* Provided passage
════════════════════

Alpine Error

When I use Alpine to solve an optimization problem, I get the error below.

  Starting bound-tightening
ERROR: LoadError: Constraints of type MathOptInterface.ScalarQuadraticFunction{Float64}-in-MathOptInterface.GreaterThan{Float64} are not supported by the solver.

If you expected the solver to support your problem, you may have an error in your formulation. Otherwise, consider using a different solver.

The list of available solvers, along with the problem types they support, is available at https://jump.dev/JuMP.jl/stable/installation/#Supported-solvers.
Stacktrace:
  [1] error(s::String)

════════════════════

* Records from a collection
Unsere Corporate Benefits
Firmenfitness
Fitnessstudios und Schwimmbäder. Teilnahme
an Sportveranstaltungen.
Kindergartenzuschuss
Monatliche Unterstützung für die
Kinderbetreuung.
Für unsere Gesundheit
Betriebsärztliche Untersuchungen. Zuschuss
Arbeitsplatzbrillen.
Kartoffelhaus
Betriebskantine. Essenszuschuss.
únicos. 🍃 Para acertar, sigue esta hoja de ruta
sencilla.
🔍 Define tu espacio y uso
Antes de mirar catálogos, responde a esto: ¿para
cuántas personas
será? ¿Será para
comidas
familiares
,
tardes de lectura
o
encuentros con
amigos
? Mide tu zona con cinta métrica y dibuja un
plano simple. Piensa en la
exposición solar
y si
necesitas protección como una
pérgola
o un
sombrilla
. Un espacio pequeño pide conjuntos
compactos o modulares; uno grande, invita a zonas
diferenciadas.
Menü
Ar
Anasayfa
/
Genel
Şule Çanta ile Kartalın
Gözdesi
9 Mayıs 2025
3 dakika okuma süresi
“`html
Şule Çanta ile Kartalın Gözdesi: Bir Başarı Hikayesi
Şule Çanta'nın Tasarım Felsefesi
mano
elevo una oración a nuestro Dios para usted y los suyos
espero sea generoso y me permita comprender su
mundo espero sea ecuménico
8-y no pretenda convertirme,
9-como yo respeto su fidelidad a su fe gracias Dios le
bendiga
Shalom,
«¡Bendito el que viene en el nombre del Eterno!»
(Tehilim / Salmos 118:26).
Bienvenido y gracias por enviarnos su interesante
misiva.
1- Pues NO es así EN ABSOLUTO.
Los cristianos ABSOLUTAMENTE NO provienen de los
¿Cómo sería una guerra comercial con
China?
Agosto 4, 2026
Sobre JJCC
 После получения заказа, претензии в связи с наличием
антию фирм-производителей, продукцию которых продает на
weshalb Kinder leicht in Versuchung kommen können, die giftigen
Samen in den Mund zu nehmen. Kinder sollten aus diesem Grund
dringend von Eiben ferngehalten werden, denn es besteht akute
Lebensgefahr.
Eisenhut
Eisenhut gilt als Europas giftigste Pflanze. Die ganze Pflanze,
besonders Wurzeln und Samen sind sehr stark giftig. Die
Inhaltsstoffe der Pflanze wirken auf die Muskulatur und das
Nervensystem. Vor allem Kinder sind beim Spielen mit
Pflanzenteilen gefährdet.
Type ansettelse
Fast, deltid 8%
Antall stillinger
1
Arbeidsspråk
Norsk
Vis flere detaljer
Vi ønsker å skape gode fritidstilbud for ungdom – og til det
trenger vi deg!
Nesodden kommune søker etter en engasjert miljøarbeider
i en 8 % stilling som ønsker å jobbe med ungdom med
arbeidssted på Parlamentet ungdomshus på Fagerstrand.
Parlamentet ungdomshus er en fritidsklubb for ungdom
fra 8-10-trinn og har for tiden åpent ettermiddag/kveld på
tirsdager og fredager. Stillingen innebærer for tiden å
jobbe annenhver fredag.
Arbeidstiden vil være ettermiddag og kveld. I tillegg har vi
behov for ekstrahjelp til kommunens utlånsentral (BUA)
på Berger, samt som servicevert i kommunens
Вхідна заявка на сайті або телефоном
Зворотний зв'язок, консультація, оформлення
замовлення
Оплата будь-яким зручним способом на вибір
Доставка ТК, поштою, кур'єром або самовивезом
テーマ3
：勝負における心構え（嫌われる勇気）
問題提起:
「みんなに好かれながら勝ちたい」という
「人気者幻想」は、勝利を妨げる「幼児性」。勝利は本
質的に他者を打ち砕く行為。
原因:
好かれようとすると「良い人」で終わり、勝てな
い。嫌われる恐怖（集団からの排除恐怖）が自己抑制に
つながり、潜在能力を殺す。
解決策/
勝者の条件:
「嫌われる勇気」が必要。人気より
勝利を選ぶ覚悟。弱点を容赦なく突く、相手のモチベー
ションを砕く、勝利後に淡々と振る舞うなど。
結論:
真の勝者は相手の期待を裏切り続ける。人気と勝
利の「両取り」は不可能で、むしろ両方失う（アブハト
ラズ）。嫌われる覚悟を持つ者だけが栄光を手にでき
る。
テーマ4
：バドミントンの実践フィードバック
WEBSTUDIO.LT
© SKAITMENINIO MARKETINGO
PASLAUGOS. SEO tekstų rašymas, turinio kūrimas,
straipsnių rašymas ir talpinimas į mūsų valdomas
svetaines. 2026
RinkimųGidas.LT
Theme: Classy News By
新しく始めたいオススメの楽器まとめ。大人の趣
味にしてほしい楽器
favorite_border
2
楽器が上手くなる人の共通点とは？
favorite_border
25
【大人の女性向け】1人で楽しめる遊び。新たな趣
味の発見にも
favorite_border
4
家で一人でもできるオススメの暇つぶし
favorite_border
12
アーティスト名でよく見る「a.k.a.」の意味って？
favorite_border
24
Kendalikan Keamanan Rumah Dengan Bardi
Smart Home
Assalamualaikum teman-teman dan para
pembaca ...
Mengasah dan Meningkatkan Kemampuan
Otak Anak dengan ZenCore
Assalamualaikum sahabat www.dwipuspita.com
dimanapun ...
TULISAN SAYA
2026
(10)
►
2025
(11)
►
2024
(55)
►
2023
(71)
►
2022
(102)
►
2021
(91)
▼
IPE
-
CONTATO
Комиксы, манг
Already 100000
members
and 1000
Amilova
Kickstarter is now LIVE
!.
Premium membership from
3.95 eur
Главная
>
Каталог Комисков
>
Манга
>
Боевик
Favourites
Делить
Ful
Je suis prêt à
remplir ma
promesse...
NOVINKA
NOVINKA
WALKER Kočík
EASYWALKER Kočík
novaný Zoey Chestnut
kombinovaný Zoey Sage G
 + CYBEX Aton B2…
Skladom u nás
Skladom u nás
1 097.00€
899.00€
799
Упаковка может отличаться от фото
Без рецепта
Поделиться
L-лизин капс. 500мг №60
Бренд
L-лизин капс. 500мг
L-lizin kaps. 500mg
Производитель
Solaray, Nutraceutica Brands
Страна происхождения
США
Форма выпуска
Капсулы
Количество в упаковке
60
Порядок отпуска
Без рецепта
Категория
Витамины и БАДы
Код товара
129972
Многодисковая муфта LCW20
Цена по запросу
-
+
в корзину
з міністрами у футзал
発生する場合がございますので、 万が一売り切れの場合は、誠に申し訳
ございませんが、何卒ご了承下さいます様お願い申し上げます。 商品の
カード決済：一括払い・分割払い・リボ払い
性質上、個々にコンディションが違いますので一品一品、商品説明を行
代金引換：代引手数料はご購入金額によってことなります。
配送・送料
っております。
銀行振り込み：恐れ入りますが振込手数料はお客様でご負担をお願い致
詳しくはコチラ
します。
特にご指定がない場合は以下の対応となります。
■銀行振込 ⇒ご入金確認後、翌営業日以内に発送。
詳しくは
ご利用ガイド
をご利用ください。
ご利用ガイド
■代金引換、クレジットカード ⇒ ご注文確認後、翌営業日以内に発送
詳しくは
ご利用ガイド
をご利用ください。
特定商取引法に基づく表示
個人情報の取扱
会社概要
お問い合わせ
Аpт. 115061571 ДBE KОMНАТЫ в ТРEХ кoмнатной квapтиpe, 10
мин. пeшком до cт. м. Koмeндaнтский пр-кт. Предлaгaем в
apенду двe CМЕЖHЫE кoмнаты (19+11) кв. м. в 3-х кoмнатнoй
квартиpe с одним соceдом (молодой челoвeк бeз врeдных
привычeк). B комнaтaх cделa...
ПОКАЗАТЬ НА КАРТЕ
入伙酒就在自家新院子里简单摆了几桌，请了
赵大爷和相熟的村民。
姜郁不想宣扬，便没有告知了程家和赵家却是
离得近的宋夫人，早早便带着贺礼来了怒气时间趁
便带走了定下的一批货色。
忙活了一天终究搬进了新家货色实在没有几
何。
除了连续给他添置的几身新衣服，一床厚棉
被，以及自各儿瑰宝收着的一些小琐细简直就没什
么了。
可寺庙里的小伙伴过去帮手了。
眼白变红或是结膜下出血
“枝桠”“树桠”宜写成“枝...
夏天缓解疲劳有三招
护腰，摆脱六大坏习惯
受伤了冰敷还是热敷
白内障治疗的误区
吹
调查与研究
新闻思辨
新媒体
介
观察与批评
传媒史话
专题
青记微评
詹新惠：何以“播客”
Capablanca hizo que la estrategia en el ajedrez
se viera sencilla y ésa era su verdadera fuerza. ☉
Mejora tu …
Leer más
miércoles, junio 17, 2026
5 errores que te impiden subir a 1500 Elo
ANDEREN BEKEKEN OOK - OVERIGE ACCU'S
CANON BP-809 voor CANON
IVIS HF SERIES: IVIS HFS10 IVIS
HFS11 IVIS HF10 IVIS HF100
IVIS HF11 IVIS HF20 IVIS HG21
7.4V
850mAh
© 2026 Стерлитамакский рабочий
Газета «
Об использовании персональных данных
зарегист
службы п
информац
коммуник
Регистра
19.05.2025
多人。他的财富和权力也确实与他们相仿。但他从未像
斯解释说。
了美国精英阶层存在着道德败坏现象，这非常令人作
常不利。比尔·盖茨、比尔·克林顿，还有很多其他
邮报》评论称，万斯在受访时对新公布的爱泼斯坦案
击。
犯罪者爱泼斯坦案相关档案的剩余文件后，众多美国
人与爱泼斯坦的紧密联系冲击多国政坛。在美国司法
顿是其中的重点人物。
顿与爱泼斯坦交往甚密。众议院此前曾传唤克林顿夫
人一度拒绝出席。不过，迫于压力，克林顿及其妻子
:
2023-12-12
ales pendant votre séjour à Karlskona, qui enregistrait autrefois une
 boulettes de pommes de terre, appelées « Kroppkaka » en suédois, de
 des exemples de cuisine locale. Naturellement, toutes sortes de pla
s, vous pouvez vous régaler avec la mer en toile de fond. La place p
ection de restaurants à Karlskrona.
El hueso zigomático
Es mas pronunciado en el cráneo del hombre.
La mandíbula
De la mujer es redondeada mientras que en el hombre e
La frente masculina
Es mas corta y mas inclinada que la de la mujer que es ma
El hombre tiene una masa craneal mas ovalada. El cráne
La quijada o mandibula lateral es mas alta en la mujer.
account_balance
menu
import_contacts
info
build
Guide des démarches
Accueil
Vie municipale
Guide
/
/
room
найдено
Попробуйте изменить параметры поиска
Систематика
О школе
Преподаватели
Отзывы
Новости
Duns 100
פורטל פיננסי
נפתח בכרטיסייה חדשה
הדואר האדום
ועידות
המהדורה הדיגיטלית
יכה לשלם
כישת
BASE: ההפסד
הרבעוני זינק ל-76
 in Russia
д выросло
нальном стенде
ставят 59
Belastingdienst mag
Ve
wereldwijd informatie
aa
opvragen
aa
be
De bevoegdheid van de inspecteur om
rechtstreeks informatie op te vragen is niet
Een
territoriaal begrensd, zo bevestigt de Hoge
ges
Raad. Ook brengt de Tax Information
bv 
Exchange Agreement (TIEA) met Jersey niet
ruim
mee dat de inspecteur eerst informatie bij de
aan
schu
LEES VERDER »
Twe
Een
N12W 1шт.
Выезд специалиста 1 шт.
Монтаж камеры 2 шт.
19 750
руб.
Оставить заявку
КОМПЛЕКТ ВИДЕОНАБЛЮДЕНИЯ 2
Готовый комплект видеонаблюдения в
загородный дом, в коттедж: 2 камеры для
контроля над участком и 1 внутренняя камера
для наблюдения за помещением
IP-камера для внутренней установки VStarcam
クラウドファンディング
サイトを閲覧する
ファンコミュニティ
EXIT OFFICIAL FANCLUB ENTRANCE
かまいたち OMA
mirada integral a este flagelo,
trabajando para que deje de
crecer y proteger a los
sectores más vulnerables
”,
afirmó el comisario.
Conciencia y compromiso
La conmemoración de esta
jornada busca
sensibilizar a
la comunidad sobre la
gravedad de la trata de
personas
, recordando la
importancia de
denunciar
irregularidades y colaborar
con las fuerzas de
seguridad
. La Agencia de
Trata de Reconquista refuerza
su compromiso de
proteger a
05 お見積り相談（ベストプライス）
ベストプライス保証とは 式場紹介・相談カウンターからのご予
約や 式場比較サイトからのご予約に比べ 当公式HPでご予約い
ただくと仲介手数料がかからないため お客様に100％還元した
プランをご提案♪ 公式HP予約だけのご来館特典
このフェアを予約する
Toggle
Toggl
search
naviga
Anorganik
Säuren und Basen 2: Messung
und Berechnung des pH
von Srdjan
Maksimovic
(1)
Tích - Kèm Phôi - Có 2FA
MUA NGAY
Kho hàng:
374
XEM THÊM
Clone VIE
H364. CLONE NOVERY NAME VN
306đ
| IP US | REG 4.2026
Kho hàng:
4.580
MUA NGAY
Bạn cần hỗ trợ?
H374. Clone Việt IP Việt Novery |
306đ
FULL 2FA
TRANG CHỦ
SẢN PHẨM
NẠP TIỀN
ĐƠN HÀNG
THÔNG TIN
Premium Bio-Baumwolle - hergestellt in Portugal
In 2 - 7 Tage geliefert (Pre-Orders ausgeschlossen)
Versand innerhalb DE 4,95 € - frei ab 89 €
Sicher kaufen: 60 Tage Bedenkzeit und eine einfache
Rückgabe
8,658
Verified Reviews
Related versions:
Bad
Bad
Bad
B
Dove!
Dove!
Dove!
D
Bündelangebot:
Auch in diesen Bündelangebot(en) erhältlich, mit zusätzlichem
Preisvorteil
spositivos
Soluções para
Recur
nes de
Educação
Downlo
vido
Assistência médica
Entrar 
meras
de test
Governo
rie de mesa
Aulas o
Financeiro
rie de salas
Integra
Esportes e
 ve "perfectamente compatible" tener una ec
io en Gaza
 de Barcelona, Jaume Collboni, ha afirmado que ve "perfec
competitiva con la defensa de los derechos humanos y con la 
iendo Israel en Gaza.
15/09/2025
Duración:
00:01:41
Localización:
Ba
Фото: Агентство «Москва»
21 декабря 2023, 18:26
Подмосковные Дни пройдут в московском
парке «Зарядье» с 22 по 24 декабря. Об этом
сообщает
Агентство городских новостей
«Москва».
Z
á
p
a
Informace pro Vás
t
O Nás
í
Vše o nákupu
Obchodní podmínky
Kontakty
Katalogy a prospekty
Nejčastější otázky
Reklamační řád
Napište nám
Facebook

════════════════════

Please substitute "model" for "formulation" while restating the Alpine error post, starting at "When I use Alpine" and ending at "[1] error(s::String)".

* Output for this task
When I use Alpine to solve an optimization problem, I get the error below.

  Starting bound-tightening
ERROR: LoadError: Constraints of type MathOptInterface.ScalarQuadraticFunction{Float64}-in-MathOptInterface.GreaterThan{Float64} are not supported by the solver.

If you expected the solver to support your problem, you may have an error in your model. Otherwise, consider using a different solver.

The list of available solvers, along with the problem types they support, is available at https://jump.dev/JuMP.jl/stable/installation/#Supported-solvers.
Stacktrace:
  [1] error(s::String)